Our export of beef to continental Europe has improved. We have gained in volume in much of the European continental markets, so we have gone up in exports. In 2015 before Brexit our exports to the Continent were around 219,000 tonnes of beef while in 2019 that was up to 253,000 tonnes. There has been an improvement in terms of France, Netherlands, Scandinavia and Germany. That is positive but these amounts are in the tens of thousands while 260,000 tonnes of beef went to the UK in 2019. Clearly, we have not achieved enough diversification to date. It is obviously very hard to see how we can find a market for even half of the beef if, for example, half of the beef to the UK had to be diverted.

We welcome that there was an agreement for the development for a suckler brand in the beef task force and we would hope the money there will be used.

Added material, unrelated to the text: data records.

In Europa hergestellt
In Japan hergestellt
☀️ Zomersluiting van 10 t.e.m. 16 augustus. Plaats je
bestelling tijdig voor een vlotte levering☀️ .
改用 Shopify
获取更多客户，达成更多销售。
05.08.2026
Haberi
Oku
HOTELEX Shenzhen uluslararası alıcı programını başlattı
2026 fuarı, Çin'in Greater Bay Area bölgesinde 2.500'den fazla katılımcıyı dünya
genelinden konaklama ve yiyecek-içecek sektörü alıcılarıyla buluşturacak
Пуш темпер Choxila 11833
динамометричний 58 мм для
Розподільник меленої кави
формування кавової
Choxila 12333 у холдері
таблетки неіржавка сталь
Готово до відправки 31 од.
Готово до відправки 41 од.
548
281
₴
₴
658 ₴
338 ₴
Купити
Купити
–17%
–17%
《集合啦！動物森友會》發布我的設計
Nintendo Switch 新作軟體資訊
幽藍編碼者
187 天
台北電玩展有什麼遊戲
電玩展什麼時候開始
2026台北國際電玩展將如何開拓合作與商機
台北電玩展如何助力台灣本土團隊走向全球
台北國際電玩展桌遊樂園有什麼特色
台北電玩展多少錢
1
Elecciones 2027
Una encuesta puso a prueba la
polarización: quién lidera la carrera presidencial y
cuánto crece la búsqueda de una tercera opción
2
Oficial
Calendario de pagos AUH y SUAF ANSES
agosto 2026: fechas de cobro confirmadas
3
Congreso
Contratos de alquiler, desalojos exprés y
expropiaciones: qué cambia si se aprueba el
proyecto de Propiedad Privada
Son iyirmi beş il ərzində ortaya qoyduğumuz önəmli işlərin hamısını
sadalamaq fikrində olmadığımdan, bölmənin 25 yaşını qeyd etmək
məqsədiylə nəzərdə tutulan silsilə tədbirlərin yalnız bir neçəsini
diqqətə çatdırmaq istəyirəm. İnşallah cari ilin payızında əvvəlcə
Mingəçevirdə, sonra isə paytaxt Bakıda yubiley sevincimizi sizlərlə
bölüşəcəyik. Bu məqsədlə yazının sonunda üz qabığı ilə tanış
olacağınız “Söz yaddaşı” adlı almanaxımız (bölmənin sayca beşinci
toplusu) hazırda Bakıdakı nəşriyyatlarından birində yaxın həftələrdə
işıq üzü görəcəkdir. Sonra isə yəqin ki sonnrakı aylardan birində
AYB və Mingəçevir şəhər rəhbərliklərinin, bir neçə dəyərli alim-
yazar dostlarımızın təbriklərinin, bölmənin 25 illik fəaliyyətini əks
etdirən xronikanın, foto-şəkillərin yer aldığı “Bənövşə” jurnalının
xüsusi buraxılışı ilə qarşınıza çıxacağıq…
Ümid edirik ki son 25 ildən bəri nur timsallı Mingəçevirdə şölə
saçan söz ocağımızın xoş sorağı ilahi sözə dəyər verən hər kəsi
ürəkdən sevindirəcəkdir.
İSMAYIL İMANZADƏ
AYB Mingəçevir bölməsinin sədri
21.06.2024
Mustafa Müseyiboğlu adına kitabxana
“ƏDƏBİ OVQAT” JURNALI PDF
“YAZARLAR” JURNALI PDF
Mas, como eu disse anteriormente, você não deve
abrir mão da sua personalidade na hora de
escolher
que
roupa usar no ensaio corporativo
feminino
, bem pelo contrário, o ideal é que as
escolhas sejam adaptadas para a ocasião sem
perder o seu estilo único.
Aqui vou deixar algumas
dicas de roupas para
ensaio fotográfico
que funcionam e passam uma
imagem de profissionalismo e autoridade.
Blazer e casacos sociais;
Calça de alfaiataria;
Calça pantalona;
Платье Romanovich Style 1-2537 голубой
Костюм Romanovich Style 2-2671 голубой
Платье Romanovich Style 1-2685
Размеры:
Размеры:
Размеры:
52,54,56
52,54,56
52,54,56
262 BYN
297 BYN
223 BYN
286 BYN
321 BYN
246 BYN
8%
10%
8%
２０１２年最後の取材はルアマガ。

We have a concern that the meat industry and some of the main processors are not showing all that much enthusiasm in trying to develop suckler beef as a premium product.

Our view is that the suckler brand needs to be managed and owned by farm organisations, farmers and small companies as much as by Bord Bia or big business. Similar remarks can be made about the PGI grass-fed standard. We want to make sure that is controlled for the benefit of the primary producer in this country. PGIs are meant to benefit primary producers. That is set out in EU legislation but let us see what will happen on that.

The Deputy mentioned the Mercosur and CETA agreements. The CETA deal like the Mercosur deal is one in which beef was sacrificed for the benefit of other sectors. The only thing that can be said about CETA is that Canada has not been aggressive about taking up the quota under the agreement but we would have a concern that the agreement does not work for beef producers. Overall, it is time to very much reflect on whether these trade deals which were done when there was no thought about Brexit are still appropriate. Under the Mercosur agreement, there is the potential for 99,000 tonnes of beef to be brought into the European market. That was entirely the wrong deal at the wrong time. It was initiated when the gap in the market that could be used to justify it was the fact that the UK was short of beef. If the UK is out of the European Union, there is no justification for bringing in additional beef to disrupt an already chaotic market. We have to say it is a chaotic market if beef we would normally export to the UK without the imposition of tariffs is now struggling to find a home but if tariffs that could be imposed on exports to the UK cause a disruption to that market we cannot afford to be bringing in beef from outside the EU. The logistics disruption through the landbridge is posing a big problem regardless of whether we will have a deal. Some additional ferry capacity was announced in recent months by Stena Line and so on but there is not anywhere near enough ferry capacity to mitigate the disruption to the landbridge. In our view there needs to be a serious discussion at EU level about subsidising additional ferry capacity direct from Ireland to Europe.